Cmocka uses a feature that gcc provides for breaking dependencies at the link time. It is possible to override implementation of some function, with the method from test harness. This allows test harness to take control of execution from binary (during the execution of test), and stimulate UUT as required without changing the source code.

coreboot unit test infrastructure supports overriding of functions at link time. This is as simple as adding a name_of_function to be mocked into <test_name>-mocks variable in Makefile.mk. The result is that the test’s implementation of that function is called instead of coreboot’s.

i2c-test example

i2c-test-mocks += platform_i2c_transfer

Now, dev can write own implementation of platform_i2c_transfer. This implementation instead of accessing real i2c bus, will write/read from fake structs.

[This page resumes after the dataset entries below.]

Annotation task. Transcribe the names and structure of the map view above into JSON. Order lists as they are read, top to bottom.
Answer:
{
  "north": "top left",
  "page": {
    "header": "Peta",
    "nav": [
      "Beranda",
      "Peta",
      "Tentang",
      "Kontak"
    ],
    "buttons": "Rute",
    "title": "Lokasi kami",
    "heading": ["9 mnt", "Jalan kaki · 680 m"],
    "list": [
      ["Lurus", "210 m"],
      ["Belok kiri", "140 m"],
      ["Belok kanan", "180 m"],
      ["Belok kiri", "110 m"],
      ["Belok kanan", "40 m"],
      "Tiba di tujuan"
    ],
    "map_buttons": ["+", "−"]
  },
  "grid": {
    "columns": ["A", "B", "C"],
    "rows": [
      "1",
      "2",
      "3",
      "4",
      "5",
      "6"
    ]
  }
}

int platform_i2c_transfer(unsigned int bus, struct i2c_msg
            *segments, int count)
{
}

Checking mock’s arguments

A test can verify the parameters provided by the UUT to the mock function. The developer may also verify that number of calls to mock is correct and the order of calls to particular mocks is as expected (See this). The Cmocka macros for checking parameters are described here. In general, in mock function, one makes a call to check_expected(<param_name>) and in the corresponding test function, expect*() macro, with description which parameter in which mock should have particular value, or be inside a described range.

i2c-test example

In our example, we may want to check that platform_i2c_transfer is fed with a number of segments bigger than 0, each segment has flags which are in the supported range and each segment has a buf which is non-NULL. We are expecting such values for _every_ call, thus the last parameter in expect* macros is -1.

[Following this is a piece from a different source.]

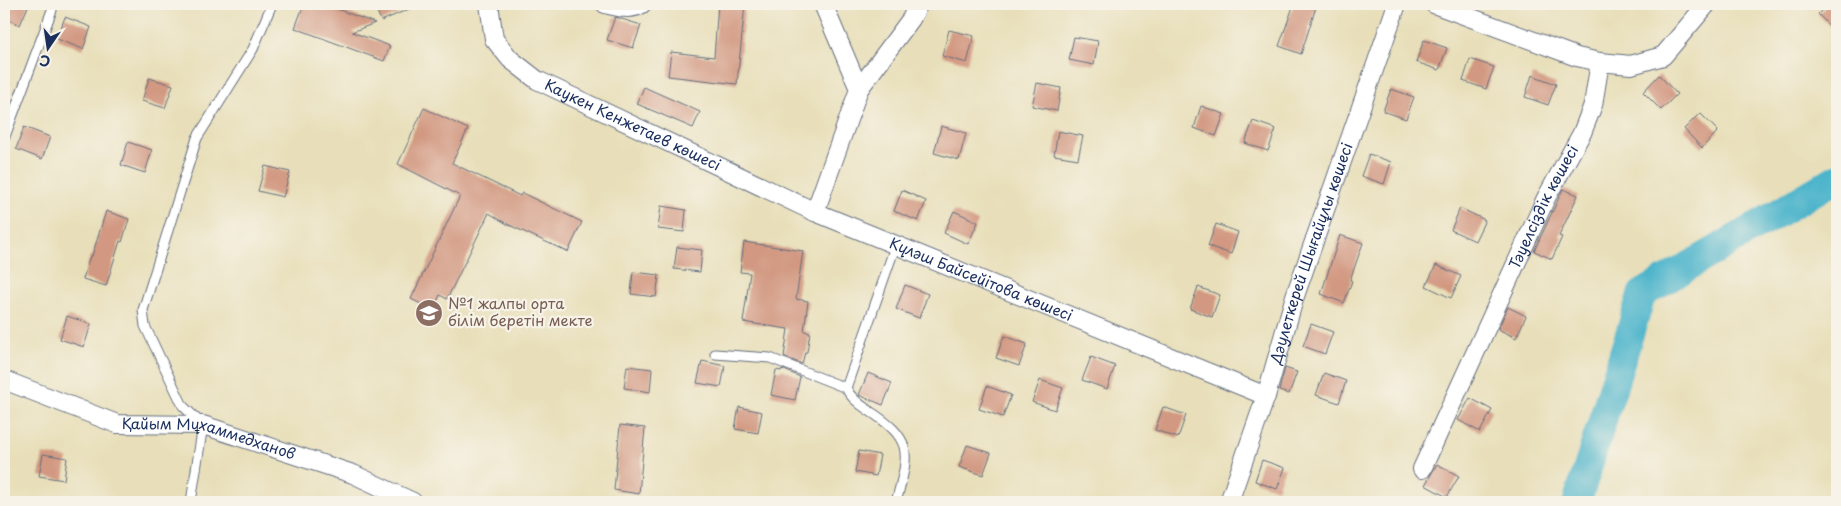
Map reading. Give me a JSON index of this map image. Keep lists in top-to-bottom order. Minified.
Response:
{"streets":{"street":["Каукен Кенжетаев көшесі","Тәуелсіздік көшесі","Дәулеткерей Шығайұлы көшесі","Күләш Байсейітова көшесі","Қайым Мұхаммедханов"]},"crossings":[["Каукен Кенжетаев көшесі","Күләш Байсейітова көшесі"],["Дәулеткерей Шығайұлы көшесі","Күләш Байсейітова көшесі"]],"places":{"school or university":["№1 жалпы орта білім беретін мекте"]},"north":"bottom"}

static void mock_expect_params_platform_i2c_transfer(void)
{
        unsigned long int expected_flags[] = {0, I2C_M_RD,
                I2C_M_TEN, I2C_M_RECV_LEN, I2C_M_NOSTART};

        /* Flags should always be only within supported range */
        expect_in_set_count(platform_i2c_transfer, segments->flags,
                expected_flags, -1);

        expect_not_value_count(platform_i2c_transfer, segments->buf,
                NULL, -1);

        expect_in_range_count(platform_i2c_transfer, count, 1,
                INT_MAX, -1);
}

And the checks below should be added to our mock

check_expected(count);

for (i = 0; i < count; i++, segments++) {
        check_expected_ptr(segments->buf);
        check_expected(segments->flags);
}

Instrument mocks

It is possible for the test function to instrument what the mock will return to the UUT. This can be done by using the will_return*() and mock() macros. These are described in the Mock Object section of the Cmocka API documentation.

Example

There is an non-coreboot example for using Cmocka available here.

Test runner

Finally, the developer needs to implement the test main() function. All tests should be registered there and the cmocka test runner invoked. All methods for invoking Cmocka test are described here.

i2c-test example

We don’t need any extra setup and teardown functions for i2c-test, so let’s simply register the test for i2c_read_field and return from main the output of Cmocka’s runner (it returns number of tests that failed).

int main(void)
{
        const struct CMUnitTest tests[] = {
                cmocka_unit_test(i2c_read_field_test),
        };

        return cb_run_group_tests(tests, NULL, NULL);
}